EXERCISE »
Reproduce the stretch of the interview from "Powerhouse is built" through "Why this concept?", word for word.

READING TEXT »
------------------------------------------------
Interview: Justin D. James

Interview: Justin D. James

Winner of the Script Pipeline TV Writing Competition with his drama Powerhouse, Justin D. James has stacked a bevy of lifelong experiences and used them as motivational fuel to move forward as a film and TV writer. His pilot, submitted to one of the most competitive seasons in Script Pipeline history, rose to the top thanks to a prodigious and intimate sense of character development and overall storytelling. After Justin’s win in 2018, he signed with management, landed major writing assignments, and has seen his young career begin to rise.

Powerhouse is built around a fairly standard premise that you ran with and made deeply compelling (and quite fun to read). Always curious how a writer gets so motivated to pursue an idea. Why this concept?

I’ve always been fascinated with stories that pull back the curtain on careers that appear mundane from the outside but are rife with entertainment on the inside. Real estate in central Florida hits that out of the park. The sunshine state is bursting with shady characters, and realtors have an all-access pass into a weirdo wonderland, unlike anything you can imagine. My mom was held at gunpoint on her first day as a realtor. By the end of her first week, she stumbled upon a body buried in a backyard. I quickly learned that no one talks about the ugly side of real estate. If the husbands and families of these realtors really knew how dangerous the job was, they’d never let them leave the house.

I became obsessed with tracking down these terrifying tales. I interviewed upwards of 50 realtors, all while documenting my mom’s crazy shenanigans. Situations that are so bizarre and frightening that they could only happen in Florida. People have tried to write shows around real estate in the past, but none have made it to air. That’s because they aren’t telling the best version of the story. No one wants to see a scripted version of House Hunters. There’s a unique subculture of Florida realtors that have experienced things other realtors in this country couldn’t imagine. I’ve heard from multiple producers that Powerhouse feels too outlandish to be real, and I always chuckle because I have 15 years of journals filled with true stories far more surreal and seedy than anything that’s currently on the page.

My mom has survived the craziest level of shit a writer can imagine and yet, still, was home every night for dinner. I owe it to her to tell these stories, and I’ll keep pounding the pavement until I get the opportunity.

After your win, you’ve been so gracious and grounded–the marks of someone who understands how many hills a writer needs to climb. You shared with us some of your own backstory, and it’s deeply inspiring. Loaded request, but: tell us about that road and why in the world you didn’t hang up writing and move on to something else?

(I’m not sure how to tell this story without telling the whole thing. . . .)

Doing something else, anything else, was always the easier option. As someone who grew up with dyslexia and dysgraphia, writing–while a passion–has always been incredibly challenging. You learn from an early age that what looks perfect to you most likely has a million tiny errors. And that doubt becomes a theme in your life. You stop trusting what you see and wait for others to tell you how it really is. This is a hill I climb every time I open my laptop. And it’s a hill I will continue to climb every day because it’s the only way I know how to feed the creative fire that’s been in me since I was a kid.
------------------------------------------------
SUPPLIED MATERIAL »
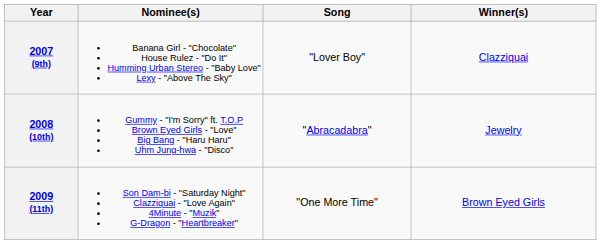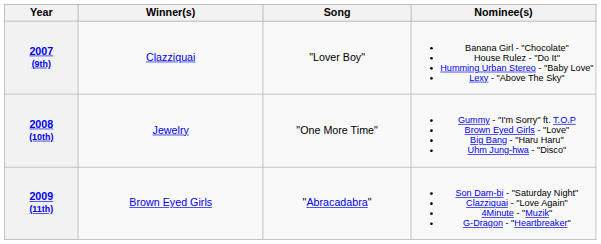columns swapped: Winner(s) <-> Nominee(s)
2008 (10th) | Song: "Abracadabra" -> "One More Time"
2009 (11th) | Song: "One More Time" -> "Abracadabra"
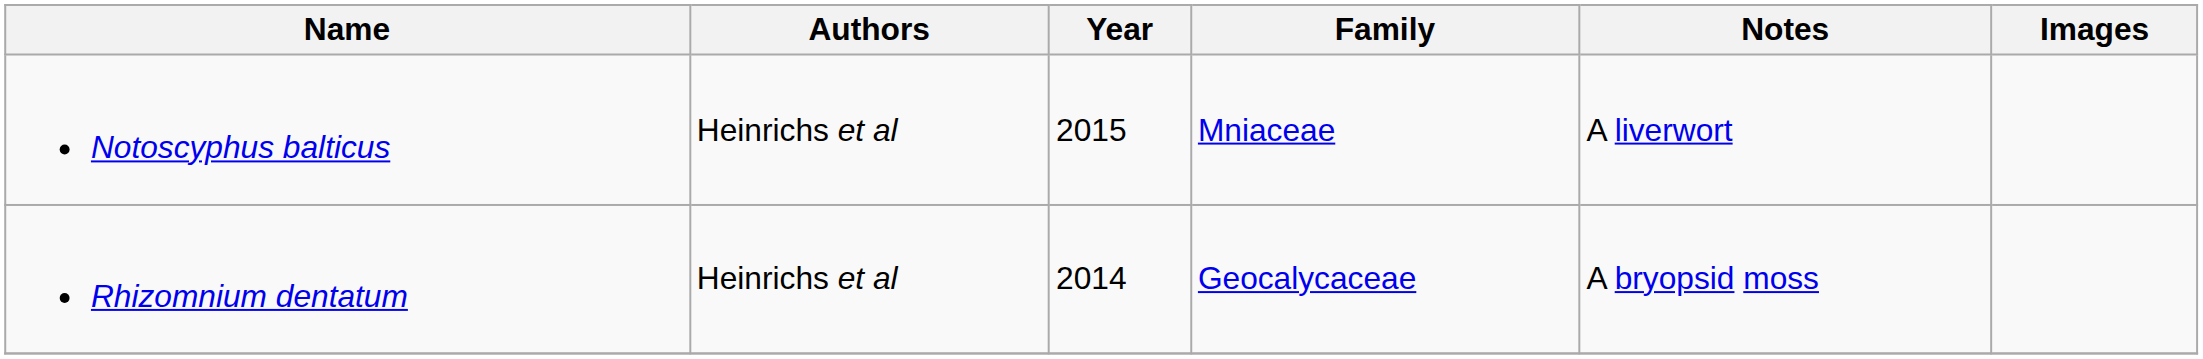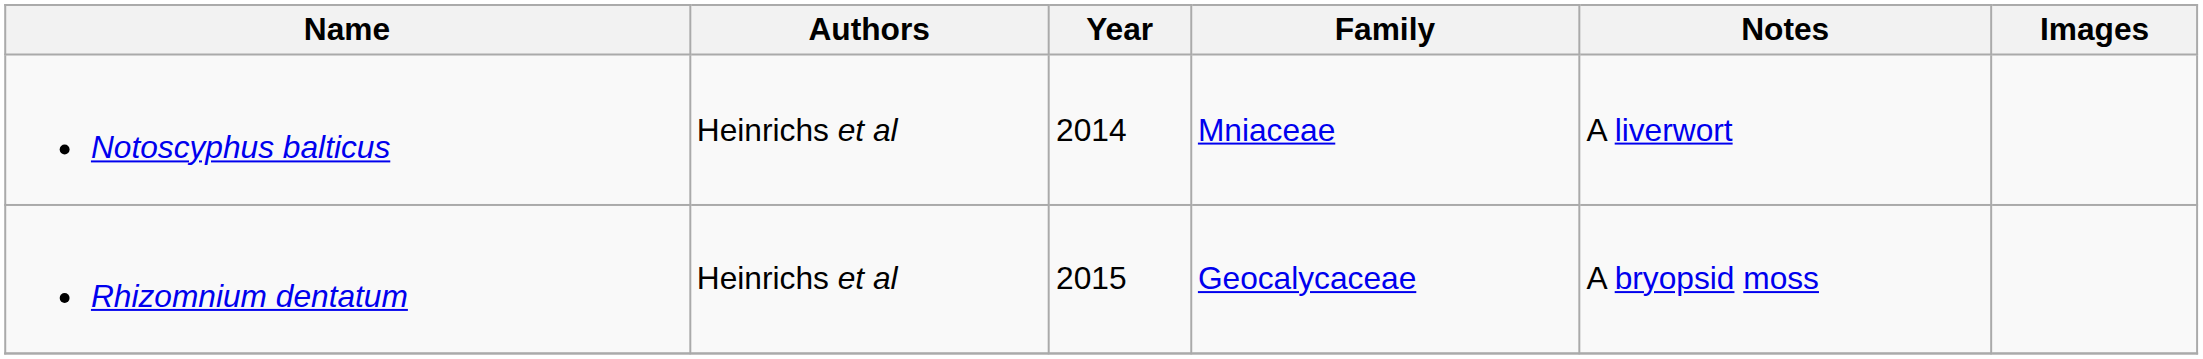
------------------------------------------------
REPLY »
Powerhouse is built around a fairly standard premise that you ran with and made deeply compelling (and quite fun to read). Always curious how a writer gets so motivated to pursue an idea. Why this concept?